**WHAT YOU WILL DO:**
Every record must come back unchanged, apart from the pictures, which are dropped.

**DATA SECTION:**
Start of Block
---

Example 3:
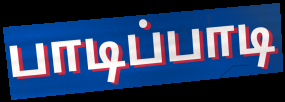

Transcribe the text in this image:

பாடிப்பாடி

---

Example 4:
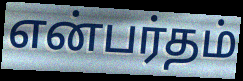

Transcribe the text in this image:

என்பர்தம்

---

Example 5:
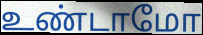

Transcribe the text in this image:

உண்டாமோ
End of Block
**EXERCISE ANSWER:**
---

Example 3:

Transcribe the text in this image:

பாடிப்பாடி

---

Example 4:

Transcribe the text in this image:

என்பர்தம்

---

Example 5:

Transcribe the text in this image:

உண்டாமோ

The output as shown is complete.